剣をふるいながら、吉川団長と偲さんが冷泉 百合子に突っ込んでいく。

維澄が二人の邪魔をさせないように周りの『蝕毒』を次々に斬りつけていく。


もう一度、目を閉じて『彩眼』の本領発揮をする世界を見る。


見えるのは『蝕毒』に侵された騎士。


その真っ黒い魔力が全身に回っているのが見えるが、その中心は心臓。

つまりは、心臓に絡みついているのだろう。


ただ、心臓を刺したところでは終わらなそうだ。


斬るだけじゃダメだ。

分離……。


そこでハッとした。


さっき、偲さんが分離させた水島さんの心臓をそのまま見た。


見えるのはまるっきり色のない心臓。


つまり、心臓から完全に切り離せれば、『蝕毒』は生きられない?

こっちの魔力の色だけの世界で判別できるのは家族だけ。

だったらっ!と、この状態でしっかりと判別できる唯一の人間を見た。


「維澄!『蝕毒』に浸食された兵士の心臓をくり貫いてみて!」


大声で叫んだ瞬間、「なんつう無謀なこと言うんだよ!?」と泣き言を言いつつも、維澄が剣で地面に触手を出す騎士を固定し、剣を心臓に突き刺している。

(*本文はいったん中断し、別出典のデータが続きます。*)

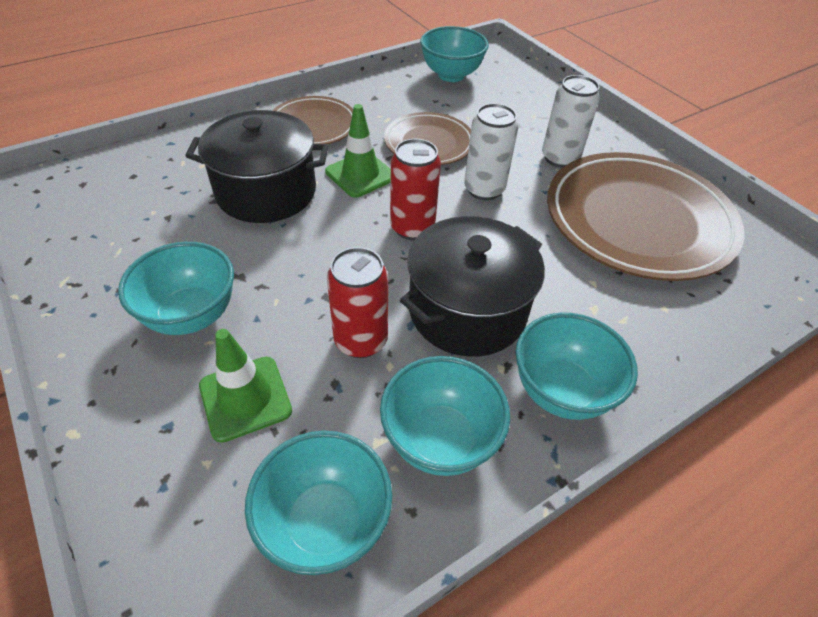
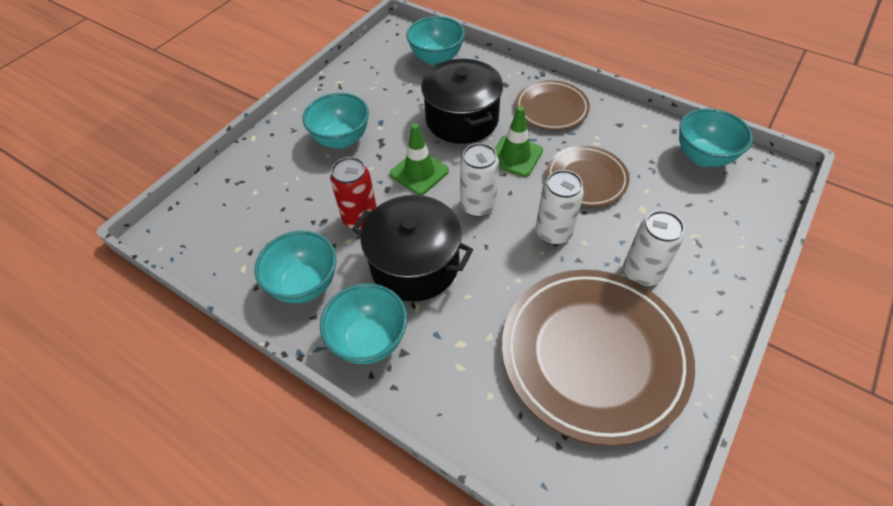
camera: 70 degrees right, 5 degrees up
green traffic cone [199,329,292,443] -> green traffic cone moved to [390,123,449,195]
turquoise bowl [245,431,392,575] -> turquoise bowl moved to [406,16,465,66]
red can [390,139,441,240] -> white can [460,143,499,217]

偲さんがやったようにゴリゴリと嫌な音を立てながら心臓をくり貫いて、分離させた。


その心臓を投げた瞬間、その触手の黒が、シュルシュルと消えていき、『蝕毒』が消えた。


目を閉じて彩眼の世界から戻ってきた。


「間違いない!心臓をくり貫けば、『蝕毒』は消える!みんな、心臓をくり貫いて!」


「な、なんということを……。」


隣でドン引きした声が聞こえたけど、そこは笑って誤魔化した。


本領発揮したように第三騎士団の騎士たち連携を取り始めた。


数人がかりで、剣で地面に騎士を固定して、心臓をくり貫く。


負傷した人間の腕や足を切り落として、ここまで運ぶ。


ゴリっという骨を切る音に治癒士の彼女は「ひっ!?」と小さな悲鳴を上げる。


「う、うわあ」


隣の治癒士の彼女はガタガタ震えながらも、治癒魔法を展開し続けた。


俺も同じように治癒魔法を展開する。


「あれ、俺生きて、る」


急に響いた声で、水島さんが意識を取り戻したのに気が付いた。


ただ、その口にべったりと着いた血を見て、

そう言えばさっき、偲さんが人工呼吸、迷わずやったな、

なんて思い出した。


――思いっきりキスじゃん。


キョトンとする水島さんを見たら、何故か無性に腹が立った。